Details
-
Bug
-
Resolution: Unresolved
-
Medium
-
None
-
None
-
None
-
3
-
9223372036854775807
Description
After a MDT crash/failover STARTED archive/remove hang indefinitely (until active_request_timeout).
Reproducer
[root@server]# lctl set_param -P mdt.lustre-MDT0000.hsm_control=enabled
[root@client-el8 ~]# pkill -STOP lhsm
[root@client-el8 ~]# printf "%s\n" test{1..10} | xargs -P10 -I{} dd if=/dev/urandom of={} bs=1M count=1
[root@client-el8 ~]# lfs hsm_archive test*
[root@server]# lctl get_param mdt.lustre-MDT0000.hsm.active_requests
fid=[0x200000401:0xb:0x0] dfid=[0x200000401:0xb:0x0] compound/cookie=0x0/0x690cc770 action=ARCHIVE archive#=1 flags=0x0 extent=0x0-0xffffffffffffffff gid=0x0 data=[] canceled=0 uuid=beb75c8b-e53a-4436-be82-b288d258a08a done=0
fid=[0x200000401:0x13:0x0] dfid=[0x200000401:0x13:0x0] compound/cookie=0x0/0x690cc771 action=ARCHIVE archive#=1 flags=0x0 extent=0x0-0xffffffffffffffff gid=0x0 data=[] canceled=0 uuid=beb75c8b-e53a-4436-be82-b288d258a08a done=0
fid=[0x200000401:0xf:0x0] dfid=[0x200000401:0xf:0x0] compound/cookie=0x0/0x690cc772 action=ARCHIVE archive#=1 flags=0x0 extent=0x0-0xffffffffffffffff gid=0x0 data=[] canceled=0 uuid=beb75c8b-e53a-4436-be82-b288d258a08a done=0
[root@server]# umount /mnt/lustre-mds1
[root@client-el8]# pkill -CONT lhsm
[root@server]# mount -tlustre /dev/mapper/mds1_flakey /mnt/lustre-mds1
[root@server]# sleep 60; lctl get_param mdt.lustre-MDT0000.hsm.actions
mdt.lustre-MDT0000.hsm.actions=
lrh=[type=10680000 len=136 idx=7/1] fid=[0x200000401:0xb:0x0] dfid=[0x200000401:0xb:0x0] compound/cookie=0x0/0x690cc770 action=ARCHIVE archive#=1 flags=0x0 extent=0x0-0xffffffffffffffff gid=0x0 datalen=0 status=STARTED data=[]
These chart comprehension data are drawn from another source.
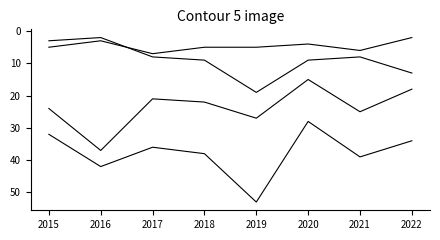

How many lines are shown in the chart?

4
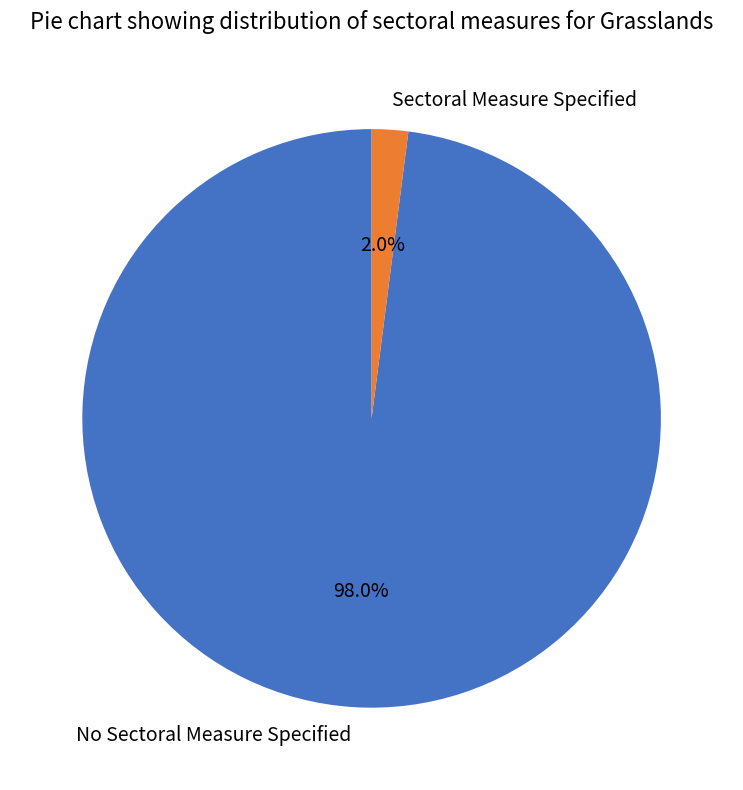

To the nearest percent, what percentage of the pie is No Sectoral Measure Specified?

98%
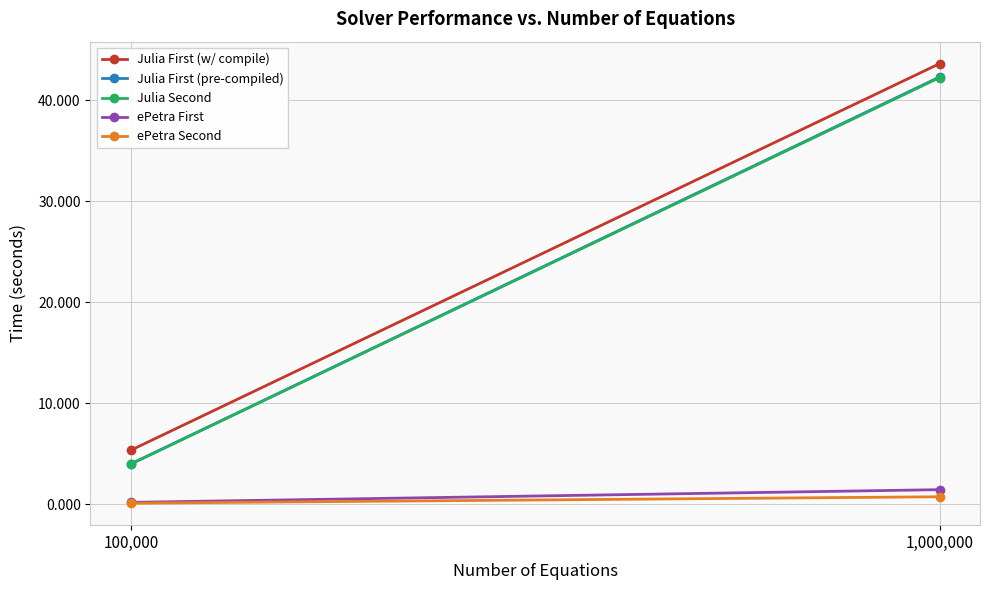

What are all the series names shown in the legend?

Julia First (w/ compile), Julia First (pre-compiled), Julia Second, ePetra First, ePetra Second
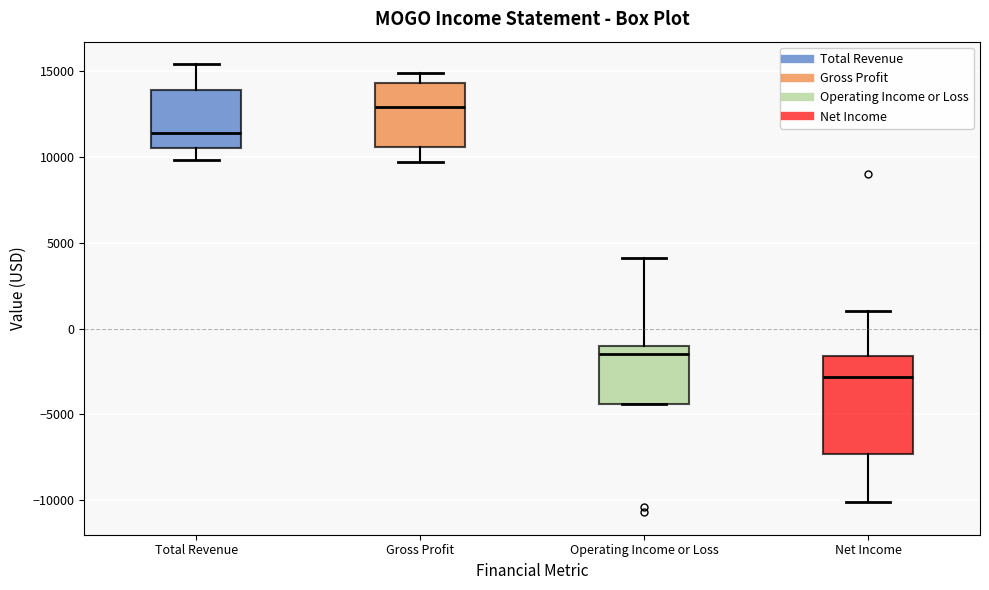

Reading left to right, transcribe this box plot: for each box, give where its median line is, the range the box spans, and where its two whiskers end, as read against the y-axis. The values are not printed on the chart, so give them approximately, as read against the axis.

Total Revenue: median 11500, box 10500 to 14000, whiskers 10000 to 15500
Gross Profit: median 13000, box 10500 to 14500, whiskers 9500 to 15000
Operating Income or Loss: median -1500, box -4500 to -1000, whiskers -4500 to 4000
Net Income: median -3000, box -7500 to -1500, whiskers -10000 to 1000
lrh=[type=10680000 len=136 idx=7/2] fid=[0x200000401:0x13:0x0] dfid=[0x200000401:0x13:0x0] compound/cookie=0x0/0x690cc771 action=ARCHIVE archive#=1 flags=0x0 extent=0x0-0xffffffffffffffff gid=0x0 datalen=0 status=STARTED data=[]
lrh=[type=10680000 len=136 idx=7/3] fid=[0x200000401:0xf:0x0] dfid=[0x200000401:0xf:0x0] compound/cookie=0x0/0x690cc772 action=ARCHIVE archive#=1 flags=0x0 extent=0x0-0xffffffffffffffff gid=0x0 datalen=0 status=STARTED data=[]
[root@server# lctl get_param mdt.lustre-MDT0000.hsm.active_requests
mdt.lustre-MDT0000.hsm.active_requests=
[root@server]#
Copytool:
lt-lhsmtool_posix: 1762508823.726096 [36631]: llapi_hsm_action_begin() on '/mnt/lustre/.lustre/fid/0x200000401:0x13:0x0' failed: No such file or directory (2) lt-lhsmtool_posix: 1762508823.726195 [36631]: Action completed, notifying coordinator cookie=0x690cc771, FID=[0x200000401:0x13:0x0], hp_flags=0 err=2 lt-lhsmtool_posix: 1762508823.726161 [36630]: Action completed, notifying coordinator cookie=0x690cc770, FID=[0x200000401:0xb:0x0], hp_flags=0 err=2 lt-lhsmtool_posix: 1762508823.726337 [36631]: llapi_hsm_action_end() on '/mnt/lustre/.lustre/fid/0x200000401:0x13:0x0' failed: No such file or directory (2) lt-lhsmtool_posix: 1762508823.726421 [36630]: llapi_hsm_action_end() on '/mnt/lustre/.lustre/fid/0x200000401:0xb:0x0' failed: No such file or directory (2)
The action is not re-registred in active_requests hashtable after the coordinator restart. So the coordinator returns "No such file or directory" to the copytool, but the action stays "STARTED".